DHL dropped off a parcel from Italy on Monday and inside was a less than perfect Zeiss Super Ikonta A 531.
The Super Ikonta A 531 was the last 6×4.5 folder from Zeiss Ikon superseding the 530 model in 1936 until its demise in 1953.
This postwar model dates to 1953 and has a Tessar 75mm f/3.5 housed in a Synchro-Compur MX shutter.
Being a rangefinder, the 531 uses a rotating wedge design, as found in the Super Ikonta B and Contessa 35. It’s a shame Zeiss Ikon never used the mirror design of the Super Ikonta III/IV, this would have created a dream 6×4.5 folder….anyhow, I digress.
This little folder is smaller (114x79x42) than a Fuji X100T (127x75x53) and weighs in at 600g with film – a truly pocketable medium format camera yielding 16 frames from 120 roll film.
At £116 shipped from Italy, I wasn’t expecting it to look as good as the eBay pictures led me to believe. Upon opening the box it looked clean but a detailed examination revealed a host of issues.
The lens was fogged with some fungus between elements. The rotating wedge had received an impact which left it a little wobbly. The shutter was slow and there was oil on both shutter and aperture blades. The Albada viewfinder was dirty and the rangefinder fogged.
I decided to remove the shutter / lens assembly and started the CLA process. I checked the carrier plate for squareness to the film plane and found a 1mm tilt in favour of impact area. Obviously the camera had been dropped while open causing the damage.
First off I needed to work out a parallel tolerance for the carrier plate to film plane. I used a optimistic lens resolution of 50l/mm and calculated a depth of focus (at film plane) of 0.137mm at f/3.5 for a image distance of 75mm and focal length of 75mm. I then straightened the carrier plate and achieved a parallel tolerance of 0.06mm when measured at 4 points perpendicular through the carrier plate aperture. The carrier plate aperture only allows accurate measurements to be made on a similar sized central part of the film plane, so if my trigonometry is correct, obtaining a 0.06mm tolerance allows for the wider film plane edge tolerance to be within the calculated 0.137mm.
The next stage was to clean, re-lube and test the shutter. I managed to get the shutter pretty accurate at and below 1/250s, but 1/500s only yielded 1/320s. This is typical of old Synchro-Compurs, since the 1/500s uses a secondary spring that loses strength with age. Anyhow, for my purpose 1/320s is plenty fast enough for ISO 100-400 film.

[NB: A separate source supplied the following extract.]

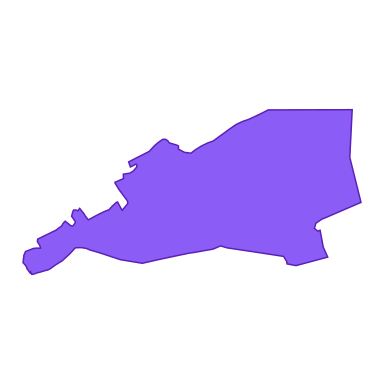 Al-Salhiyya, Ash Sharqiyah, Egypt
{"feature_id": "37247803B28046922888397", "entity_name": "Al-Salhiyya", "entity_type": "district", "adm_level": 2, "iso_a3": "EGY", "parent_name": "Egypt", "parent_adm1": "Ash Sharqiyah", "projection": "natural_earth1", "projection_center": [31.874, 30.638], "detail": "fine", "context": "isolated", "style": "filled", "palette": "violet", "viewbox_px": 384, "rotation_deg": 0, "n_neighbors": 0, "source": "geoboundaries", "source_scale": "gbopen_adm2", "svg_char_len": 2097}
<svg xmlns="http://www.w3.org/2000/svg" viewBox="0 0 384 384"><path d="M62.0,261.0L69.8,253.8L75.4,247.8L81.1,247.6L86.2,248.4L88.9,249.5L89.2,249.7L93.7,251.1L94.6,251.3L100.5,253.1L120.5,259.7L142.3,263.3L158.5,259.6L172.2,256.7L174.0,256.3L189.4,253.1L194.0,252.5L204.5,250.6L211.0,249.5L213.4,249.0L220.5,245.9L225.6,247.4L227.3,247.9L251.6,251.5L283.6,256.4L286.7,261.5L286.9,262.8L286.9,263.2L287.0,263.4L287.0,263.9L296.0,265.6L327.7,257.1L325.4,251.9L324.4,249.7L323.4,247.4L323.3,247.1L323.2,246.9L320.1,230.3L319.4,230.5L317.8,231.1L317.0,230.5L316.5,230.1L314.6,228.5L314.4,228.4L315.9,223.2L321.8,219.2L324.8,218.0L358.2,203.6L361.0,202.5L361.0,202.4L355.1,178.7L350.7,161.0L349.8,157.4L352.2,109.7L268.2,109.9L259.5,114.3L248.6,119.4L242.2,121.6L240.4,122.5L239.9,122.7L236.1,124.5L230.0,128.7L219.3,136.5L213.2,141.0L207.8,142.9L201.4,146.0L195.2,149.9L191.0,153.2L184.4,152.3L178.4,149.1L178.5,146.1L177.6,145.4L174.1,144.3L169.1,142.8L167.8,140.7L165.6,139.3L162.8,139.3L158.6,142.2L154.4,145.8L149.2,151.4L128.6,161.9L130.4,167.0L133.0,165.7L135.9,164.1L136.8,164.8L136.8,166.9L133.5,170.8L130.0,173.1L123.3,174.2L123.5,178.6L115.7,181.9L115.2,182.1L114.9,182.8L118.8,189.3L127.5,201.0L127.7,203.7L122.2,210.3L119.4,205.5L117.6,202.0L116.7,202.3L116.3,202.4L112.1,206.3L109.2,209.6L103.8,211.8L96.7,215.3L88.4,219.8L87.7,219.1L85.6,216.4L85.3,216.0L83.7,213.3L81.9,211.2L80.3,209.1L79.7,208.4L77.8,210.8L76.2,210.1L73.6,210.0L72.7,212.0L71.6,216.3L75.3,221.5L75.0,223.2L72.7,226.1L70.8,225.7L68.3,223.7L65.2,221.2L63.2,223.2L61.9,225.5L60.6,226.8L59.0,227.8L56.1,230.1L37.8,239.0L37.5,239.7L37.4,241.7L38.7,243.8L39.6,245.2L40.5,247.5L40.5,248.2L36.7,248.1L33.5,248.4L28.9,250.2L25.5,251.5L24.8,253.2L23.8,255.5L23.8,257.6L23.6,258.0L23.4,258.6L23.4,259.9L23.0,262.6L23.3,262.9L24.2,263.9L24.6,264.3L26.4,266.7L27.0,268.8L28.3,270.5L29.5,272.2L30.1,272.9L30.5,271.9L31.7,274.3L32.9,274.3L33.9,274.0L35.8,273.4L37.4,272.7L39.3,272.4L41.2,271.8L44.9,270.7L47.6,270.0L49.9,269.0L55.7,264.8L57.9,263.5L59.8,262.2L62.0,261.0Z" fill="#8b5cf6" stroke="#5b21b6" stroke-width="1.5"/></svg>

Next up the lens, a gentle clean got rid of all fungus and internal dust leaving all bar the front element almost spotless. The front element had what I thought was a pin-sized ding, however closer inspection revealed it to be a glass bubble and so shouldn’t affect image quality.
Before re-assembly, I decided to clean the external leather trim and bellows. I used wet wipes to get all the grime out and when completely dry, I applied Lexol to feed and get the suppleness back.
I then reshaped the film door (catching on body shell), removed the film pressure plate to add a felt ring to ruby window (to remove any risk of a light leak) and lubricated all folding pivot points. Fortunately there was very little corrosion, so onwards with the wedge arm repair and assembly.
The wobbly rotating wedge arm was due to an inaccessible support shaft rivet being loose on the arm casing, so the only option was to de-grease the joint and use Loctite 480 to glue the shaft tightly back into position. A couple of pin-head sized blobs of Loctite 480 capillaried into the joint and within seconds it was rock solid. All the gear pivots were then lubricated and the wedge assembly re-assembled.
I then assembled the rear lens element and wedge arm assembly onto the shutter and re-fitted the intermediate block and shims before attaching to the carrier plate and bellows.
The front elements were assembled and camera set up with matte screen (on the film rails) for focus adjustment. Using my XT-1 and trusty Mamiya 300mm manual lens, I tweaked the Tessar’s infinity for optimum sharpness wide open – not surprising this 100 year old design provided good acuity.
Unlike the Ikonta B and Contessa 35, the rotating wedge rangefinder was a breeze to set up. The focus wheel is friction locked by a single screw, so all one has to do is set and hold the lens at infinity, loosen the friction screw and rotate the focus wheel to align the rotating wedges and re-tighten.
The final stage was to set the Albada viewfinder’s frame-line accuracy. I first decided to remove the viewfinder lens and mirror, clean and re-assemble. The Albada is quite a crude device using the reverse Galilean design, whereby frame-lines are reflected off a half silvered front lens and projected onto the scene. A simple design that is reliant upon light to illuminate the projection, hence not so good in low light situations. Adjusting the frame-lines requires no more than loosening two screws and moving the aperture mask to correspond with the projected image at the film plane.
The whole process took about 6 hours and I now have an almost mint and highly revered Super Ikonta A 531. It’s now time to put some film in and test the infamous Tessar.